Today, sadly, history may be repeating itself in the Gulf of Mexico.
(Thank you to Ligia Ercius-Dipaola, who posted this video on the NRDC Action Fund Facebook Page)
It is yet another big week for clean energy. The President is having a group of bipartisan senators over to discuss how to get a clean energy bill moving that addresses the source of the gulf spill. One guy who won't be attending is Congressman Joe Barton (R-TX) after he apologized to BP CEO Tony Hayward for the "tragic" mistreatment his company has suffered. Here are Barton's now infamous words:
"I'm ashamed of what happened in the White House yesterday. I think it is a tragedy of the first proportion that a private corporation can be subjected to what I would characterize as a shakedown, in this case, a $20 billion shakedown."
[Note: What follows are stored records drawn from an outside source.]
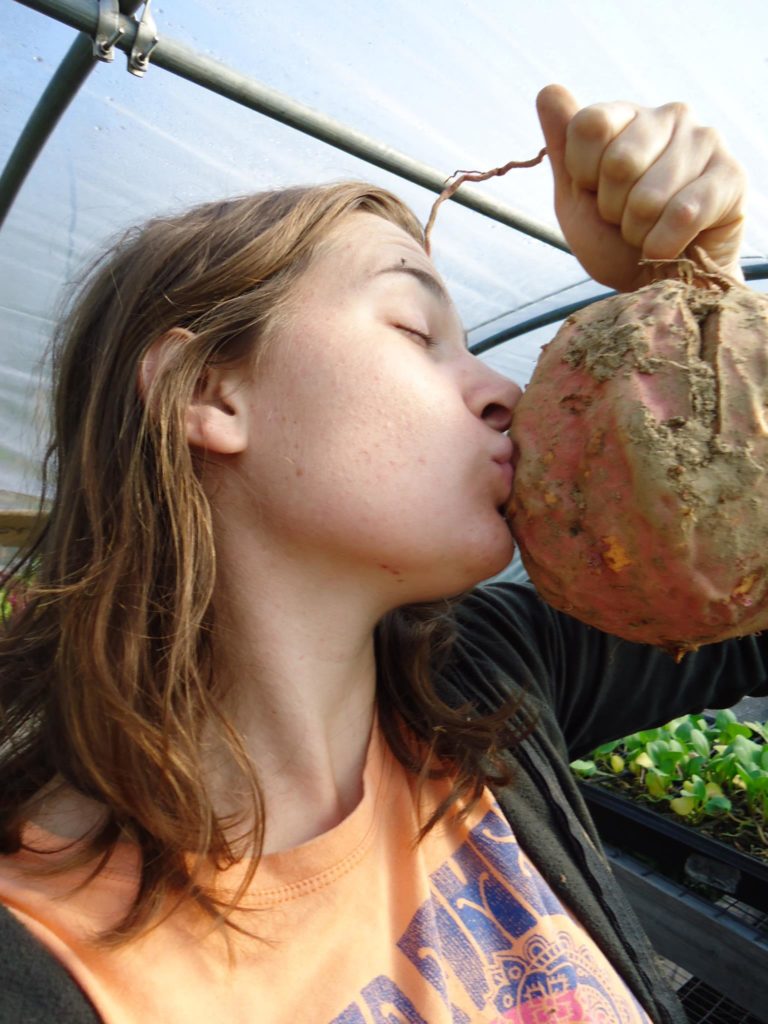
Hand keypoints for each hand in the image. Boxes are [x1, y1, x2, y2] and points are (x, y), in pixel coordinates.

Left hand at [536, 84, 745, 289]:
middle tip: (627, 219)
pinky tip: (671, 246)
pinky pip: (683, 214)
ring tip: (650, 232)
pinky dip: (664, 244)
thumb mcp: (575, 199)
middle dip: (613, 209)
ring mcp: (706, 141)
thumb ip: (562, 147)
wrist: (656, 287)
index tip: (594, 192)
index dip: (583, 175)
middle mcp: (671, 116)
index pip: (588, 125)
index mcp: (628, 116)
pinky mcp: (732, 177)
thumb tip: (549, 90)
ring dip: (638, 233)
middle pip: (619, 162)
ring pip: (648, 197)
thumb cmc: (615, 242)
That's right, forcing BP to pay for the damages it has caused is not justice, it's a "shakedown." Incredible.
In response, numerous lawmakers from both parties expressed strong disgust at his comments. Unfortunately, that irritation didn't extend to everyone as a few seemed to share Barton's perverse perspective, in which BP is the victim and the rest of us are the perpetrators. Or something.
For instance, Representative Michele Bachmann (R-MN) called the $20 billion escrow account a "redistribution of wealth fund." That's right, according to Bachmann, forcing BP to pay for the damages it caused is some sort of socialist scheme. As for the tens of thousands of Gulf Coast residents who depend on fisheries and tourism for their livelihoods? In Bachmann's world, apparently, they deserve nothing. "Let them eat cake," perhaps?
Last Thursday, the Senate voted 53 to 47 to defeat the Murkowski resolution that would have undermined the EPA's ability to reduce global warming pollution. The vote provides a useful guide to how senators might act on a climate vote.
Of course, it is not a clear-cut comparison because some people voted against the flawed resolution to make a point about process or simply to support the science. It is significant to note that we have 10 more votes in favor of reducing carbon emissions than we did the last time climate change was discussed on the Senate floor two years ago.
But here is what I find most interesting about last week's vote: the number of Senators who have all publicly exclaimed that global warming is a pressing problem but who voted to block the EPA from dealing with it. Are they sitting on an "election year fence" or are the deep pockets of Big Oil & Coal companies propping up their campaign contribution fences? The question must be asked - Why do these senators benefit from burning caveman fuels?